- Status: married
- Occupations: journalist, author
- Notable credit(s): The New York Times, Details, MSNBC, New York Daily News
- Spouse: Megan Liberman
- Children: Noah Milton Lewine, Charlotte Sophia Lewine

= Edward Lewine =

American author and freelance journalist

Edward Lewine is an American author and freelance journalist who has written extensively for The New York Times. He currently works as Vice President of Communications for the auction house Christie's. He has been a speechwriter for New York Attorney General Letitia James and for Mayor Bill de Blasio of New York City.
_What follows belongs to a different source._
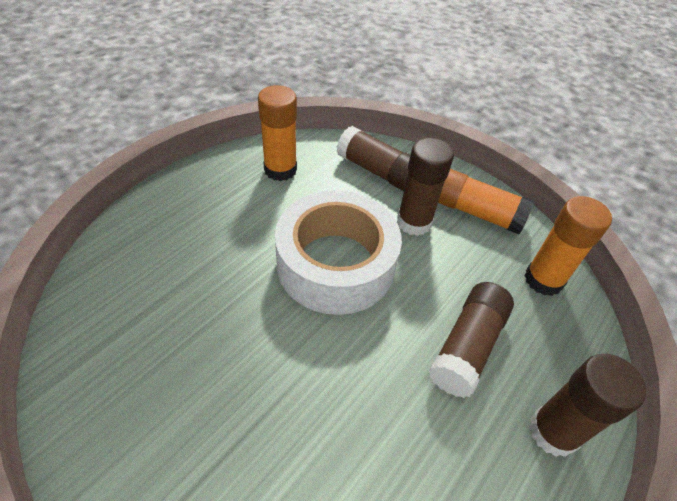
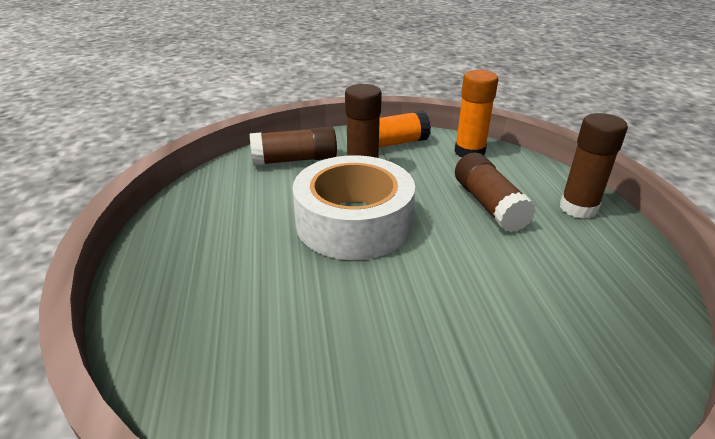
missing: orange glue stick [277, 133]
Lewine has also written for Details and Slate.com. He was a staff writer at the New York Daily News and has done film reviews for MSNBC. He is the author of two books. Death and the Sun, an account of a year in the life of a Spanish matador and What's a Homeowner To Do? a humorous and informative guide to living in and taking care of a house. Lewine began his career in the art world. He was the head of the Old Master Drawings Department at Christie's New York in the early 1990s.

==Personal==
Lewine is the son of the late Milton J. Lewine, a professor of art history at Columbia University, and Carol F. Lewine, a professor of art history at Queens College.

Lewine is married to Margaret Liberman, who was named web editor of The New York Times Magazine in March 2007 and has been Newsroom Editor for Blogs since 2011.

==Bibliography==
- Death and the Sun: A Matador's Season in the Heart of Spain. (hardcover) New York: Houghton Mifflin, 2005. ISBN 0-618-26325-X ISBN 978-0618263257 (paperback) New York: Houghton Mifflin, 2007. ISBN info TK
- "What's a Home Owner To Do?" (Paperback) New York: Artisan, 2011. ISBN 978-1-57965-433-7, with Stephen Fanuka.